§ **WORK REQUEST**
Repeat all entries exactly.

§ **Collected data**
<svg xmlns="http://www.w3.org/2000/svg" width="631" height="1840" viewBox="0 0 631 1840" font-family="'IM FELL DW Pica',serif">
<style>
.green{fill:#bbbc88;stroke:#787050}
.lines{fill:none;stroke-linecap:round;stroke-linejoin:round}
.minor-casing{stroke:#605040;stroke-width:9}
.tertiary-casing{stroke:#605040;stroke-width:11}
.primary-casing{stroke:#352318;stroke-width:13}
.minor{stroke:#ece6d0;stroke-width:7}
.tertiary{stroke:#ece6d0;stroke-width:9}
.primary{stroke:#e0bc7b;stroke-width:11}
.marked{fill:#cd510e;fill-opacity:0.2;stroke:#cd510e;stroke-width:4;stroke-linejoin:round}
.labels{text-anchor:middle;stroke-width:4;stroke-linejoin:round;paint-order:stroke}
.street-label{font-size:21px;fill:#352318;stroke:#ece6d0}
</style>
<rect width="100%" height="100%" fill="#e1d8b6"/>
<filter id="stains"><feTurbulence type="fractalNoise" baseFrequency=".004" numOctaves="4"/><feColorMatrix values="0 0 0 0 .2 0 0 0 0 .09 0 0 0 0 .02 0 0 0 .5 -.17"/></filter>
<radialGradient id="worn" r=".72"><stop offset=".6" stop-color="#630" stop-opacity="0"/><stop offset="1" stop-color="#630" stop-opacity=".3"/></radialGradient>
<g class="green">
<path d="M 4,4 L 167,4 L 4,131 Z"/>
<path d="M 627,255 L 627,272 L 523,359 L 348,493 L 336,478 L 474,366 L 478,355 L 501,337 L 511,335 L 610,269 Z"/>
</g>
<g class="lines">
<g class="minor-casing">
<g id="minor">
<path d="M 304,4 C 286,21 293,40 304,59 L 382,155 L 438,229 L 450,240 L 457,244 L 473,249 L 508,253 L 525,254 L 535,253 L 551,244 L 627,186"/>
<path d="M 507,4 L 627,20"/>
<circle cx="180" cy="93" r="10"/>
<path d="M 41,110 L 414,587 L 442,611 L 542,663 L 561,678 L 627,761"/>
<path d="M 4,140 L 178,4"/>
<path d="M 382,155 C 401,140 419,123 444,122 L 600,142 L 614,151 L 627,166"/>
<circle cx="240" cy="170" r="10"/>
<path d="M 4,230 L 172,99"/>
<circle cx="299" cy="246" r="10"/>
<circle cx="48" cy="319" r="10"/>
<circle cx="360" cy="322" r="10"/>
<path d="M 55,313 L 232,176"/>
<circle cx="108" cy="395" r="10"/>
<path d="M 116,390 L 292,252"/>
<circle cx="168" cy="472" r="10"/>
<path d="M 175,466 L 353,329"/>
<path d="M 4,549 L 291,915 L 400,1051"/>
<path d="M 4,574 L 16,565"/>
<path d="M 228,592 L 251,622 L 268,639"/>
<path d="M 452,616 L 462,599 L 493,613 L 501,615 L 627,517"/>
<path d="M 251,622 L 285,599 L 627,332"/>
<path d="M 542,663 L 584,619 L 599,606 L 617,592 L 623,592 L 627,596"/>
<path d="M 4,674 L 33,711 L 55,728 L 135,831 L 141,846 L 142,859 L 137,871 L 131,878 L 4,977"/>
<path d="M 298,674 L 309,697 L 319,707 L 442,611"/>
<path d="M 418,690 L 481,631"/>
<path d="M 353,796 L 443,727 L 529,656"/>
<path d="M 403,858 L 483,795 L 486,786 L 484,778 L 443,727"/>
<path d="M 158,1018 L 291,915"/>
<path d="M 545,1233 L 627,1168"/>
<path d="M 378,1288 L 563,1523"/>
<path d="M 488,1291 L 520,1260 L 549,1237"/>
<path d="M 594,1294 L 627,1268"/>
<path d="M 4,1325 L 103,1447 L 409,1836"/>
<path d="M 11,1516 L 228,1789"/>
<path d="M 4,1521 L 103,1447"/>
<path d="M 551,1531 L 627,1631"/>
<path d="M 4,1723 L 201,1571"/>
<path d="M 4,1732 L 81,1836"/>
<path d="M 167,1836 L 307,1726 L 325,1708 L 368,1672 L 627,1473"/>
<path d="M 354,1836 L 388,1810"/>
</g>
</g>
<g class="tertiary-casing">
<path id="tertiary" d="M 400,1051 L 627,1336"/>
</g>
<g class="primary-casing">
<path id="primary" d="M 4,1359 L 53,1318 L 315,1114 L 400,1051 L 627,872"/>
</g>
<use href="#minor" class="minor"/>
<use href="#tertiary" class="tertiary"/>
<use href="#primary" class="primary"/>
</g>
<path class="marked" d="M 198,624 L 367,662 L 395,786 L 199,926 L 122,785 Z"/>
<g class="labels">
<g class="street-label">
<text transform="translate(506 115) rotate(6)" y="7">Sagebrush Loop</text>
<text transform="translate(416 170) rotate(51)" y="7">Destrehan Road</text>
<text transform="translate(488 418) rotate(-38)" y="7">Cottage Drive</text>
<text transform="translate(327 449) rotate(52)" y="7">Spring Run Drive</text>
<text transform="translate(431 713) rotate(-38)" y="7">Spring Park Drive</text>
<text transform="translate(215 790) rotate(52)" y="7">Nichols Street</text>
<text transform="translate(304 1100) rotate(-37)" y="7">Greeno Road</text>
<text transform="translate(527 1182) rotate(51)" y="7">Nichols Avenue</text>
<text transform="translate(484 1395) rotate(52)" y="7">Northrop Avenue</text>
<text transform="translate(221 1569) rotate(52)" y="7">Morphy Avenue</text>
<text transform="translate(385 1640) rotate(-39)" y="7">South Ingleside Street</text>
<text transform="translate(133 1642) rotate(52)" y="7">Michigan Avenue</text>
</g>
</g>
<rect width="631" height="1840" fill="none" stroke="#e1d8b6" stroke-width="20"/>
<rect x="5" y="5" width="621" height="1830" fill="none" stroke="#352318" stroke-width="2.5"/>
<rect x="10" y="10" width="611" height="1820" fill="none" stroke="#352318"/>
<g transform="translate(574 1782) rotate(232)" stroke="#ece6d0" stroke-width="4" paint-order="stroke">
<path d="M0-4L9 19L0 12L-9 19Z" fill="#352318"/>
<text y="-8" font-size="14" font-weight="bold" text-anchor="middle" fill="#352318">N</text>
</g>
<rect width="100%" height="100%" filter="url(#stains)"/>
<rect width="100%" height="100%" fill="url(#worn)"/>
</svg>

§ **YOUR SOLUTION**
<svg xmlns="http://www.w3.org/2000/svg" width="631" height="1840" viewBox="0 0 631 1840" font-family="'IM FELL DW Pica',serif">
<style>
.green{fill:#bbbc88;stroke:#787050}
.lines{fill:none;stroke-linecap:round;stroke-linejoin:round}
.minor-casing{stroke:#605040;stroke-width:9}
.tertiary-casing{stroke:#605040;stroke-width:11}
.primary-casing{stroke:#352318;stroke-width:13}
.minor{stroke:#ece6d0;stroke-width:7}
.tertiary{stroke:#ece6d0;stroke-width:9}
.primary{stroke:#e0bc7b;stroke-width:11}
.marked{fill:#cd510e;fill-opacity:0.2;stroke:#cd510e;stroke-width:4;stroke-linejoin:round}
.labels{text-anchor:middle;stroke-width:4;stroke-linejoin:round;paint-order:stroke}
.street-label{font-size:21px;fill:#352318;stroke:#ece6d0}
</style>
<rect width="100%" height="100%" fill="#e1d8b6"/>
<filter id="stains"><feTurbulence type="fractalNoise" baseFrequency=".004" numOctaves="4"/><feColorMatrix values="0 0 0 0 .2 0 0 0 0 .09 0 0 0 0 .02 0 0 0 .5 -.17"/></filter>
<radialGradient id="worn" r=".72"><stop offset=".6" stop-color="#630" stop-opacity="0"/><stop offset="1" stop-color="#630" stop-opacity=".3"/></radialGradient>
<g class="green">
<path d="M 4,4 L 167,4 L 4,131 Z"/>
<path d="M 627,255 L 627,272 L 523,359 L 348,493 L 336,478 L 474,366 L 478,355 L 501,337 L 511,335 L 610,269 Z"/>
</g>
<g class="lines">
<g class="minor-casing">
<g id="minor">
<path d="M 304,4 C 286,21 293,40 304,59 L 382,155 L 438,229 L 450,240 L 457,244 L 473,249 L 508,253 L 525,254 L 535,253 L 551,244 L 627,186"/>
<path d="M 507,4 L 627,20"/>
<circle cx="180" cy="93" r="10"/>
<path d="M 41,110 L 414,587 L 442,611 L 542,663 L 561,678 L 627,761"/>
<path d="M 4,140 L 178,4"/>
<path d="M 382,155 C 401,140 419,123 444,122 L 600,142 L 614,151 L 627,166"/>
<circle cx="240" cy="170" r="10"/>
<path d="M 4,230 L 172,99"/>
<circle cx="299" cy="246" r="10"/>
<circle cx="48" cy="319" r="10"/>
<circle cx="360" cy="322" r="10"/>
<path d="M 55,313 L 232,176"/>
<circle cx="108" cy="395" r="10"/>
<path d="M 116,390 L 292,252"/>
<circle cx="168" cy="472" r="10"/>
<path d="M 175,466 L 353,329"/>
<path d="M 4,549 L 291,915 L 400,1051"/>
<path d="M 4,574 L 16,565"/>
<path d="M 228,592 L 251,622 L 268,639"/>
<path d="M 452,616 L 462,599 L 493,613 L 501,615 L 627,517"/>
<path d="M 251,622 L 285,599 L 627,332"/>
<path d="M 542,663 L 584,619 L 599,606 L 617,592 L 623,592 L 627,596"/>
<path d="M 4,674 L 33,711 L 55,728 L 135,831 L 141,846 L 142,859 L 137,871 L 131,878 L 4,977"/>
<path d="M 298,674 L 309,697 L 319,707 L 442,611"/>
<path d="M 418,690 L 481,631"/>
<path d="M 353,796 L 443,727 L 529,656"/>
<path d="M 403,858 L 483,795 L 486,786 L 484,778 L 443,727"/>
<path d="M 158,1018 L 291,915"/>
<path d="M 545,1233 L 627,1168"/>
<path d="M 378,1288 L 563,1523"/>
<path d="M 488,1291 L 520,1260 L 549,1237"/>
<path d="M 594,1294 L 627,1268"/>
<path d="M 4,1325 L 103,1447 L 409,1836"/>
<path d="M 11,1516 L 228,1789"/>
<path d="M 4,1521 L 103,1447"/>
<path d="M 551,1531 L 627,1631"/>
<path d="M 4,1723 L 201,1571"/>
<path d="M 4,1732 L 81,1836"/>
<path d="M 167,1836 L 307,1726 L 325,1708 L 368,1672 L 627,1473"/>
<path d="M 354,1836 L 388,1810"/>
</g>
</g>
<g class="tertiary-casing">
<path id="tertiary" d="M 400,1051 L 627,1336"/>
</g>
<g class="primary-casing">
<path id="primary" d="M 4,1359 L 53,1318 L 315,1114 L 400,1051 L 627,872"/>
</g>
<use href="#minor" class="minor"/>
<use href="#tertiary" class="tertiary"/>
<use href="#primary" class="primary"/>
</g>
<path class="marked" d="M 198,624 L 367,662 L 395,786 L 199,926 L 122,785 Z"/>
<g class="labels">
<g class="street-label">
<text transform="translate(506 115) rotate(6)" y="7">Sagebrush Loop</text>
<text transform="translate(416 170) rotate(51)" y="7">Destrehan Road</text>
<text transform="translate(488 418) rotate(-38)" y="7">Cottage Drive</text>
<text transform="translate(327 449) rotate(52)" y="7">Spring Run Drive</text>
<text transform="translate(431 713) rotate(-38)" y="7">Spring Park Drive</text>
<text transform="translate(215 790) rotate(52)" y="7">Nichols Street</text>
<text transform="translate(304 1100) rotate(-37)" y="7">Greeno Road</text>
<text transform="translate(527 1182) rotate(51)" y="7">Nichols Avenue</text>
<text transform="translate(484 1395) rotate(52)" y="7">Northrop Avenue</text>
<text transform="translate(221 1569) rotate(52)" y="7">Morphy Avenue</text>
<text transform="translate(385 1640) rotate(-39)" y="7">South Ingleside Street</text>
<text transform="translate(133 1642) rotate(52)" y="7">Michigan Avenue</text>
</g>
</g>
<rect width="631" height="1840" fill="none" stroke="#e1d8b6" stroke-width="20"/>
<rect x="5" y="5" width="621" height="1830" fill="none" stroke="#352318" stroke-width="2.5"/>
<rect x="10" y="10" width="611" height="1820" fill="none" stroke="#352318"/>
<g transform="translate(574 1782) rotate(232)" stroke="#ece6d0" stroke-width="4" paint-order="stroke">
<path d="M0-4L9 19L0 12L-9 19Z" fill="#352318"/>
<text y="-8" font-size="14" font-weight="bold" text-anchor="middle" fill="#352318">N</text>
</g>
<rect width="100%" height="100%" filter="url(#stains)"/>
<rect width="100%" height="100%" fill="url(#worn)"/>
</svg>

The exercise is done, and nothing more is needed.